List each distinct identifier beginning with "use" that appears in the React effects discussion below.

_DOCUMENT EXCERPT:_
---+---

You shouldn't use useEffect just to bring state mutations from the store into the component or to calculate "view model" from your state. Have a look at the new react docs.

https://react.dev/learn/you-might-not-need-an-effect

But then again, you might need an effect. The behind the scenes (or behind the hooks) complexity that react adds in order to the make DOM thing work then makes it difficult when you do need an effect. Things like WebRTC or sockets or some such. useRef? useState? I have found this to be extremely difficult. If someone knows a good resource for doing things like this in React (and not a one page file, but with multiple components etc) I would appreciate knowing about it.
I'd say pull that logic out of your components and put it in some central place like an XState machine exposed to your components through Context.
That's the case for useSyncExternalStore.
Or… y'know… just stop worrying about niggling details like this and just use Svelte.

Svelte out of the box is much faster than React. You have to be well down the road of optimization before you hit parity, and optimized is almost never easier to understand.

---+---

_Images with keypoint coordinates:_
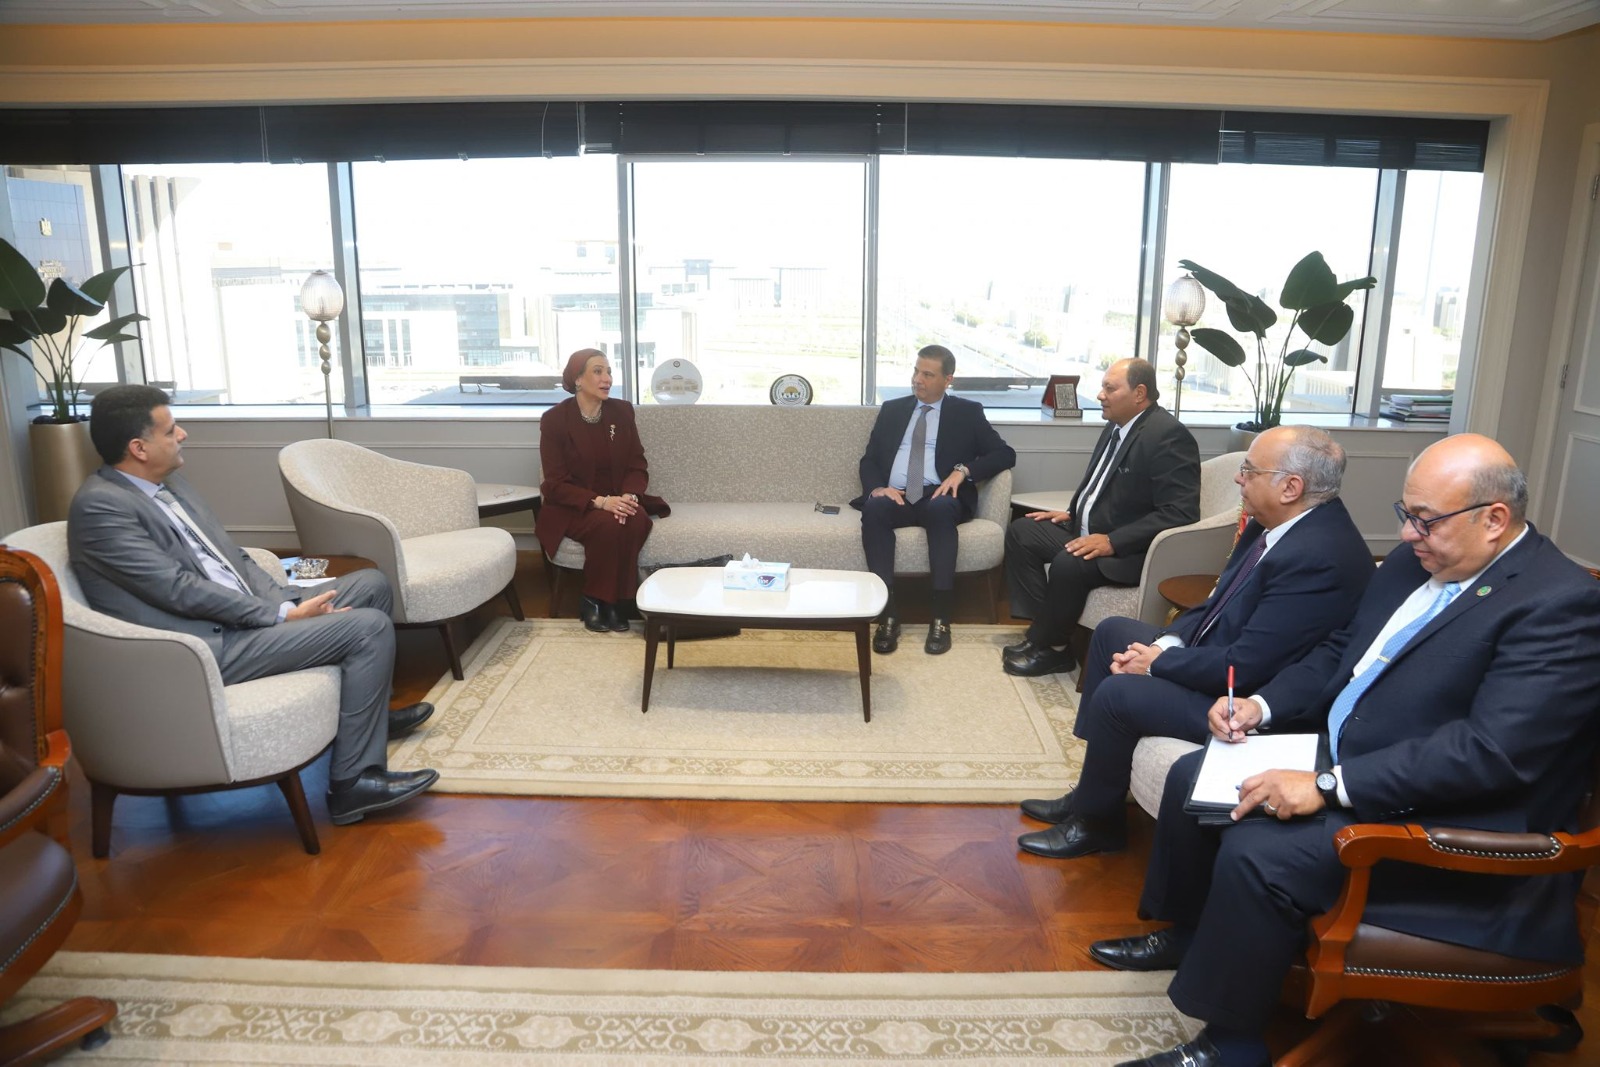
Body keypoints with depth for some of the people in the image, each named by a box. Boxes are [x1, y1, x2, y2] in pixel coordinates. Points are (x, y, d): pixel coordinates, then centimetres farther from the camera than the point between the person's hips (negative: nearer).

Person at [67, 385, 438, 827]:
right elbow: (179, 589, -20)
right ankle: (353, 782, -11)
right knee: (370, 627, -20)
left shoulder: (168, 482, 12)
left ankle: (367, 711, 27)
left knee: (371, 584, 11)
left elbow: (231, 557, 14)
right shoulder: (100, 505, -16)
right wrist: (281, 615, -16)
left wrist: (292, 603, -1)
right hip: (206, 646, -9)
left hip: (243, 612, 10)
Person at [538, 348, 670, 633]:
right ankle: (593, 601, -14)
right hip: (573, 507, -3)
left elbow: (638, 466, 3)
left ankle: (618, 601, -16)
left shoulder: (622, 411, 2)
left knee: (637, 520, -30)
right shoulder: (554, 419, -10)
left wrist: (629, 496, -20)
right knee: (607, 524, -34)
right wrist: (600, 502, -27)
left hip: (618, 499, 4)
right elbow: (556, 484, -12)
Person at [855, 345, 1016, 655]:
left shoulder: (967, 412, 14)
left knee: (940, 509, -38)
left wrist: (964, 470, -12)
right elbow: (868, 460, 15)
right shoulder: (892, 409, 21)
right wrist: (877, 488, -8)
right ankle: (888, 614, -34)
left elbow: (1005, 454, 5)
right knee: (874, 508, -34)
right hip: (895, 496, 2)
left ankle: (941, 619, -35)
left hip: (939, 496, -2)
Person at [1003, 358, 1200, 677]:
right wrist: (1073, 514, 7)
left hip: (1131, 550, -10)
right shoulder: (1117, 425, 7)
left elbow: (1180, 514, -26)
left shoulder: (1169, 435, -20)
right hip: (1090, 530, 10)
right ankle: (1043, 628, 2)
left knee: (1068, 564, -32)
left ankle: (1052, 648, -7)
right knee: (1020, 532, 4)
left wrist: (1113, 541, -29)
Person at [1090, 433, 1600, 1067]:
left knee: (1256, 852, -26)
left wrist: (1327, 787, -30)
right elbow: (1339, 654, 18)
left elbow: (1492, 751, -29)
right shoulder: (1414, 562, 6)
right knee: (1193, 776, 8)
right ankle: (1188, 935, 30)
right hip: (1340, 758, 9)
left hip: (1443, 821, -9)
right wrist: (1261, 704, 0)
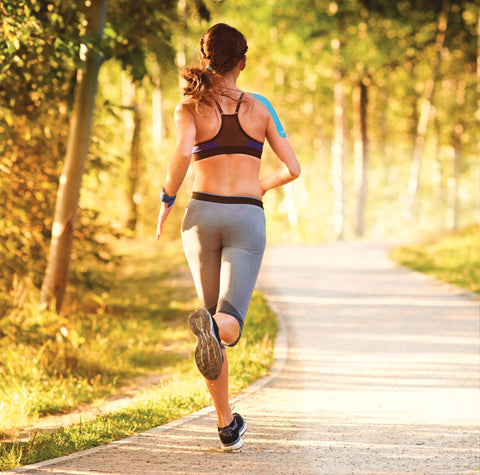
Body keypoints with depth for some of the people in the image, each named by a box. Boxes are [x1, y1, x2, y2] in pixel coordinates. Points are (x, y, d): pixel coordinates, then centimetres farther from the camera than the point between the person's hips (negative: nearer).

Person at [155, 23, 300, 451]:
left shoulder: (191, 107, 4)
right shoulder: (260, 107, 10)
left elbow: (183, 153, -16)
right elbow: (292, 168, 8)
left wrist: (167, 199, 0)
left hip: (203, 212, 1)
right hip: (247, 218, -1)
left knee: (214, 314, 16)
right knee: (230, 324, -11)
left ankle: (227, 425, 18)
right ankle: (212, 325, -51)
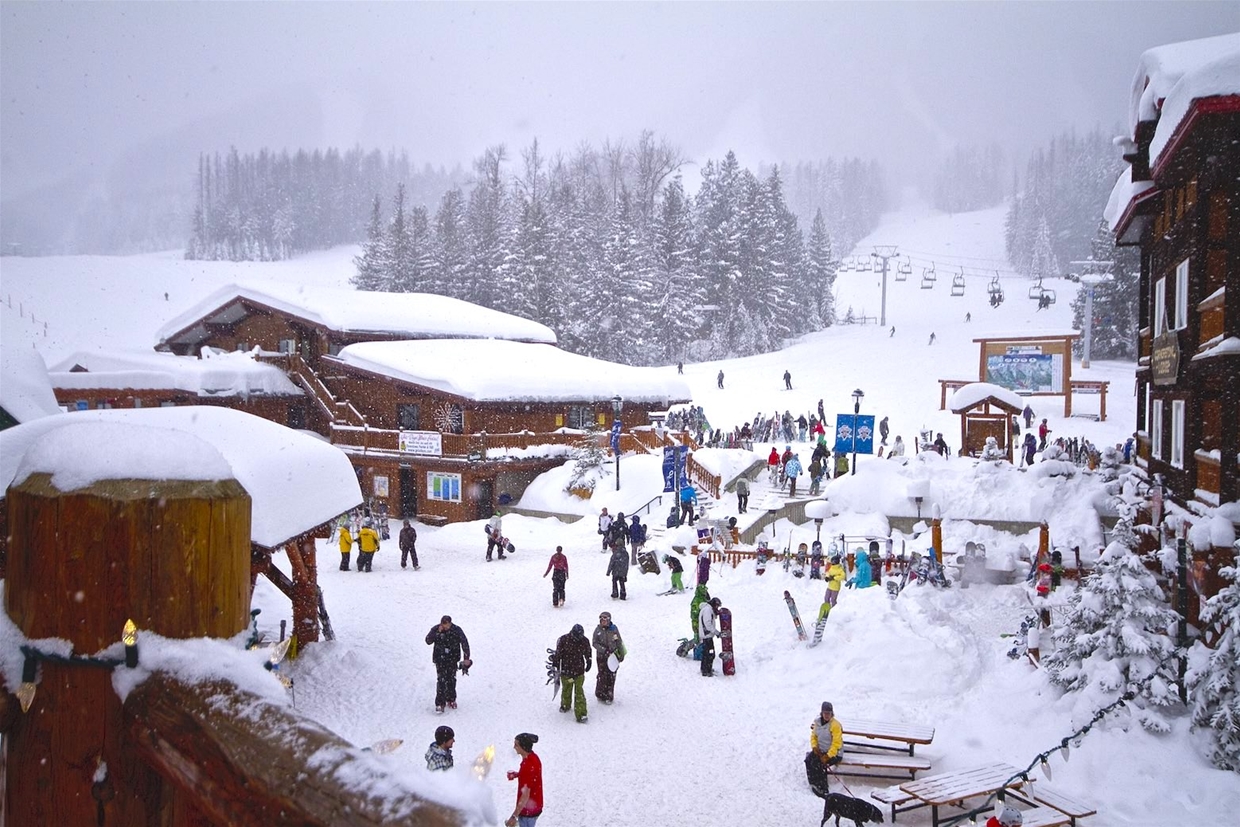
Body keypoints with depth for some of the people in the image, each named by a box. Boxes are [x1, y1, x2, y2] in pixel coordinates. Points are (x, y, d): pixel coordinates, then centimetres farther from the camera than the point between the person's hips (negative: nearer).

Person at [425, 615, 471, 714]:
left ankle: (451, 699, 28)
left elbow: (464, 643, -6)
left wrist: (466, 658, -9)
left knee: (451, 679, 8)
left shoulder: (457, 630, -8)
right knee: (441, 680, -10)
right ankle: (440, 703, -4)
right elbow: (428, 641, -15)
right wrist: (438, 633, -25)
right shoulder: (435, 629, -7)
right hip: (440, 658, -1)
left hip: (452, 659, 1)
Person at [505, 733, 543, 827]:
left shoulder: (529, 765, -31)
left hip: (528, 809, -9)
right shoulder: (532, 757, -2)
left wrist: (514, 816, -26)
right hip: (533, 806, 9)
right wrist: (517, 774, 3)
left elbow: (525, 795, -29)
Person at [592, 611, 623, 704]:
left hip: (613, 656, 1)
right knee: (602, 675, 1)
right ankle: (600, 694, 18)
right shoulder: (598, 630, -5)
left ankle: (609, 695, 16)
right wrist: (603, 650, -17)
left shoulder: (614, 629, -5)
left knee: (611, 676, 4)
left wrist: (621, 654, 7)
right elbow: (594, 642, -5)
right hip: (601, 657, -1)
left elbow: (619, 642, 4)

---+---

_WRITTEN REPLY:_
useEffect, useRef, useState, useSyncExternalStore